Exercise data: Begin

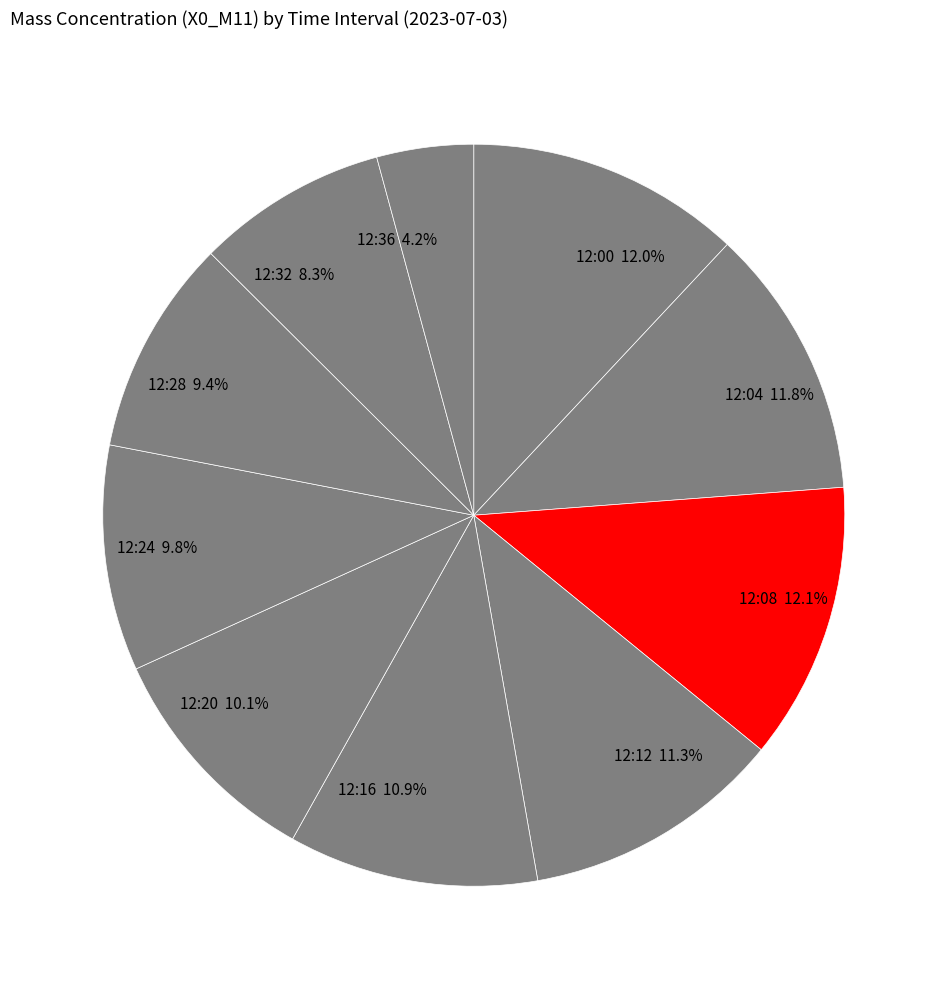

Which category has the smallest portion of the pie?

12:36 4.2%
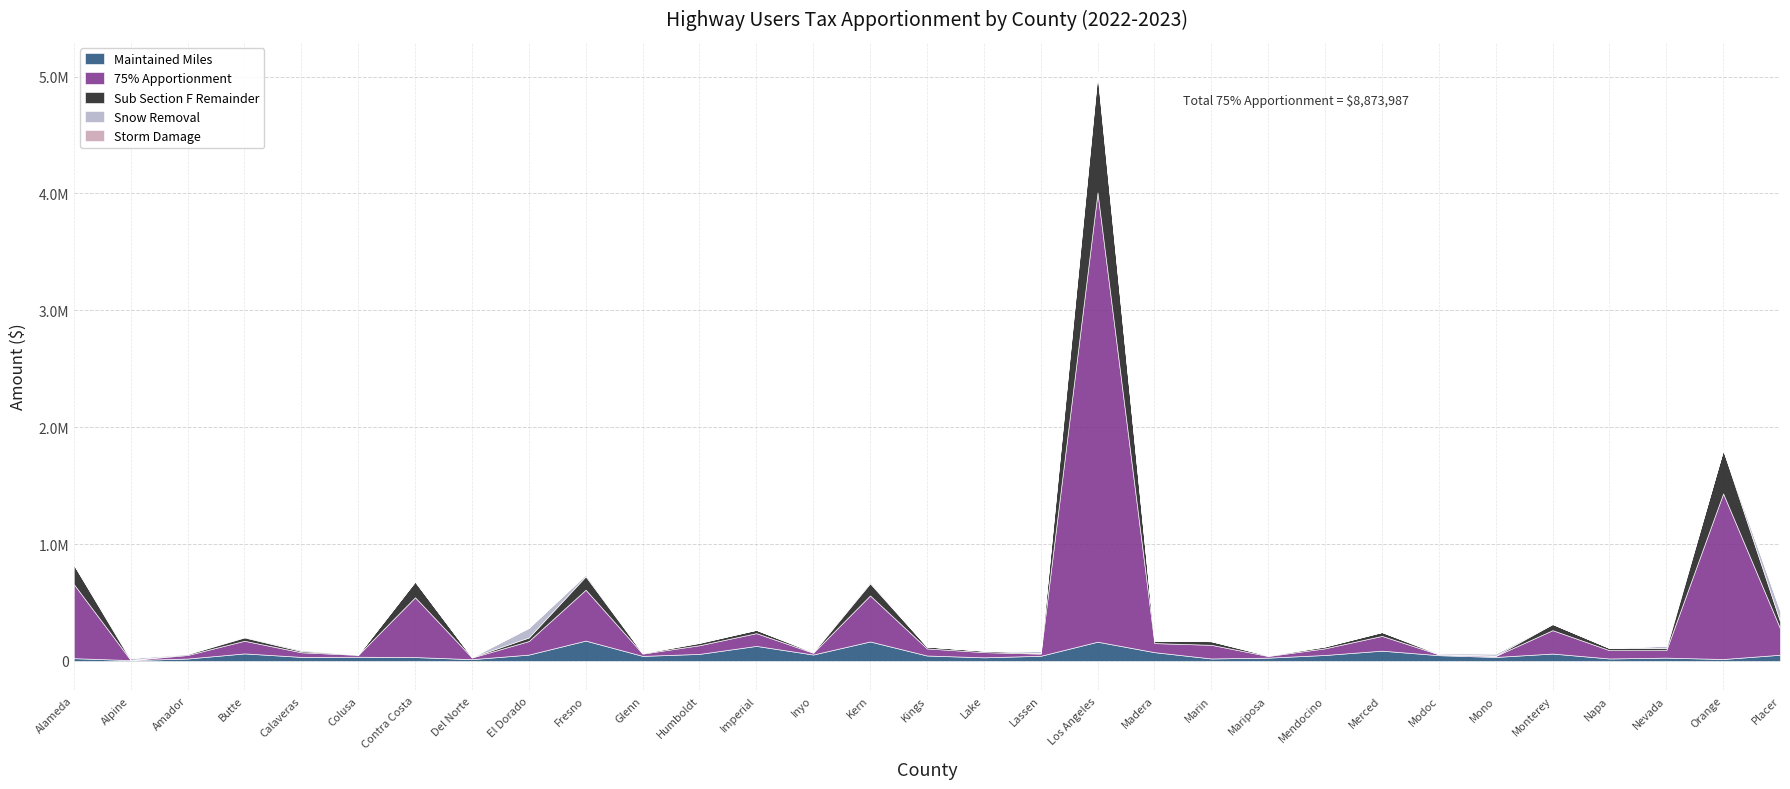

At which label is 75% Apportionment closest to 1922770?

Orange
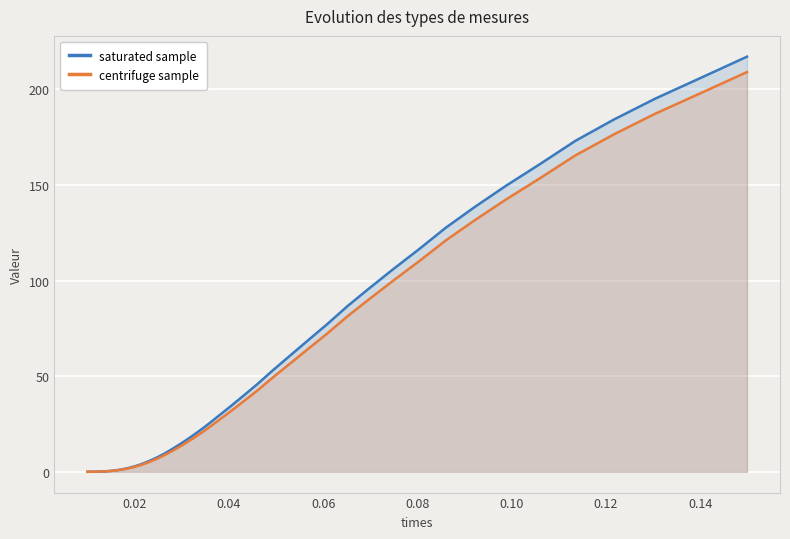

True or false: saturated sample and centrifuge sample cross at least once.

False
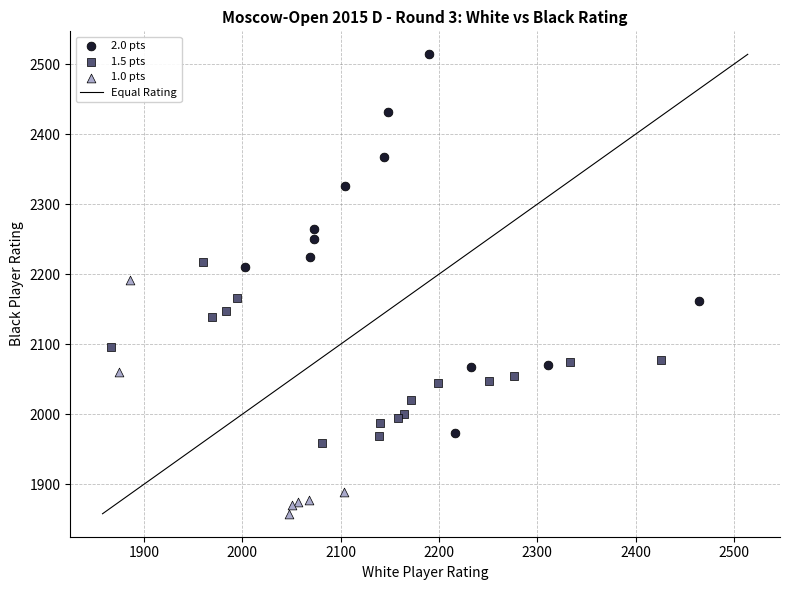

Which series contains the lowest Y value?

1.0 pts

Exercise data: End

▶ _Problem to work on_:
Convert the rows above, starting at the line that contains "At which label" and ending at the last of the rows, into a JSON list of strings with one string per line. Both ends are included, blank lines and pictures are left out.

▶ _Task solution_:
[
  "At which label is 75% Apportionment closest to 1922770?",
  "Orange",
  "True or false: saturated sample and centrifuge sample cross at least once.",
  "False",
  "Which series contains the lowest Y value?",
  "1.0 pts"
]